● **Sobre el ejercicio**: Explica, según el texto sobre lo público y lo popular, qué guía las decisiones en lo público y qué se impone en lo popular. Responde en una a tres oraciones.

● **Texto de estudio**:
____

En la raíz del concepto y las prácticas deletéreas a que da lugar hay una fatal confusión entre lo “público” y lo “popular” así como entre “participación política” y “participación en la gestión”. Lo público es lo que atañe al Bien de la República y la comunidad ahora y en el futuro; su sujeto es la nación, la ciudadanía. En lo público, al menos en su forma ideal, lo que guía las políticas es la razón y el cálculo costo-beneficio. En lo popular, en cambio, lo que vale no es lo que necesita la nación sino sólo la parte vociferante y votante de ella exigiendo de sus elegidos bienestar inmediato cualesquiera sean las consecuencias incluso a corto plazo. La forma extrema de “lo popular” es el populismo, etapa cancerosa y terminal de la que vemos en Chile y a cada hora nuevas muestras en la forma de proyectos absurdos, legislaciones delirantes, medidas efectistas y costosas y en suma una rendición absoluta y catastrófica del criterio y la decencia.

____

● **Datos listados**:
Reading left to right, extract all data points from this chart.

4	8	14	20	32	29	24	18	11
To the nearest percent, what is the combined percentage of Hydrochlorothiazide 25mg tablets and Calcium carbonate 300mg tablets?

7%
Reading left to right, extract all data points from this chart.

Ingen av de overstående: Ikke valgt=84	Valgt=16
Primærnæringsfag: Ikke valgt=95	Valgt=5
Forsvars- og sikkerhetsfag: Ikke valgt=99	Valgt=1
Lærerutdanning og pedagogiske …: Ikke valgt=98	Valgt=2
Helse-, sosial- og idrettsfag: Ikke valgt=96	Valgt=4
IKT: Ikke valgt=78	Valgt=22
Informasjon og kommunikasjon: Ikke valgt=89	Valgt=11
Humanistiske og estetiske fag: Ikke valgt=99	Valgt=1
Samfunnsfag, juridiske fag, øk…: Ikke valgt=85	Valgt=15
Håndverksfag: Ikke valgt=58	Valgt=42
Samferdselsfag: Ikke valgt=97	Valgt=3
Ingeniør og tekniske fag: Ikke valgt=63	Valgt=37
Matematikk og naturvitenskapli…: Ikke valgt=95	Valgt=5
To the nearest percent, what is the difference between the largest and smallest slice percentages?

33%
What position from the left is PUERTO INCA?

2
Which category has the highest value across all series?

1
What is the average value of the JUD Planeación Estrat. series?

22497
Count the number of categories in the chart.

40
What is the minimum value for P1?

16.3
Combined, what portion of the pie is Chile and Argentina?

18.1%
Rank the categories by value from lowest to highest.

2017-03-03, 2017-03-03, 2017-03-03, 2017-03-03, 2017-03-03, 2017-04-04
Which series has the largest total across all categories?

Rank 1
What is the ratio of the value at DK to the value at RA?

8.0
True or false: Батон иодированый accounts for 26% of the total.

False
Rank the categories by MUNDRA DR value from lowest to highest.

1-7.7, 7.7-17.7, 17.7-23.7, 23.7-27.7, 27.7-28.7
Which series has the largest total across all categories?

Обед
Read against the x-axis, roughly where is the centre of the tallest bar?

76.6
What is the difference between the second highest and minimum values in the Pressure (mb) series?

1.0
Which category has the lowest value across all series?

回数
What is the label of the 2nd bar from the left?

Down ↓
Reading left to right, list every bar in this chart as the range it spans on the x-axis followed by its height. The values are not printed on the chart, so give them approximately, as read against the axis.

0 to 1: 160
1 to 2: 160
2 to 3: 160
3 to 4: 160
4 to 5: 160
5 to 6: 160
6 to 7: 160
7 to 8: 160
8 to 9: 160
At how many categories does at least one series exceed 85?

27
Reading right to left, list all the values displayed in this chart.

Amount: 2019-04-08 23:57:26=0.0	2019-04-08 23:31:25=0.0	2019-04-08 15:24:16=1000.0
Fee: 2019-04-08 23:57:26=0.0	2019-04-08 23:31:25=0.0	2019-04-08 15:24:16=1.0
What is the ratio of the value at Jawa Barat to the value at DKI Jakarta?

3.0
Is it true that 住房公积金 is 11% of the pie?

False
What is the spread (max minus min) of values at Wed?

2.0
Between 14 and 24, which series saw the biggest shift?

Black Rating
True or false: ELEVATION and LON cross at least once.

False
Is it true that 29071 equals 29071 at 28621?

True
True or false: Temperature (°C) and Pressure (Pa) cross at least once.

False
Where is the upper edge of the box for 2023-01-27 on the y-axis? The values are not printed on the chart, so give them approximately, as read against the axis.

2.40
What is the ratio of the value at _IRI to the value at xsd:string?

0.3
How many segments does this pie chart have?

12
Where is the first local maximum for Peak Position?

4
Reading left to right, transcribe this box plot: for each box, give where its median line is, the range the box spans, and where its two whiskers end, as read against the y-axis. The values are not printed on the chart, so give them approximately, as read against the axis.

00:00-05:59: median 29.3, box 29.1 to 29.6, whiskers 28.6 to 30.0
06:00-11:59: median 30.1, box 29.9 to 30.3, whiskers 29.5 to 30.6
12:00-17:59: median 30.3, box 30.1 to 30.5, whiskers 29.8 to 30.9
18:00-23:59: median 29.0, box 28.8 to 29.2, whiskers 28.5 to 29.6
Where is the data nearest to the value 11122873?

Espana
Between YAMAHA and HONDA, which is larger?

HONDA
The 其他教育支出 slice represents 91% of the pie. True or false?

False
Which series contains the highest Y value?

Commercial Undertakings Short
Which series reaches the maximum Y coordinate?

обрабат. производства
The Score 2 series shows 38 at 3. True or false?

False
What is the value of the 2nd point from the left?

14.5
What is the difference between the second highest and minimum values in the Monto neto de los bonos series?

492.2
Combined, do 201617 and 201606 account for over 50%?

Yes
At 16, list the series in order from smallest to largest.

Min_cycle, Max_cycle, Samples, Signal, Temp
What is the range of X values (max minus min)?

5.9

____

● **Respuesta del ejercicio**: En lo público, que atañe al bien de la República y de la comunidad ahora y en el futuro y cuyo sujeto es la nación o la ciudadanía, las políticas se guían por la razón y el cálculo costo-beneficio. En lo popular, en cambio, solo vale la parte vociferante y votante de la nación, que exige a sus elegidos bienestar inmediato sin importar las consecuencias, incluso a corto plazo.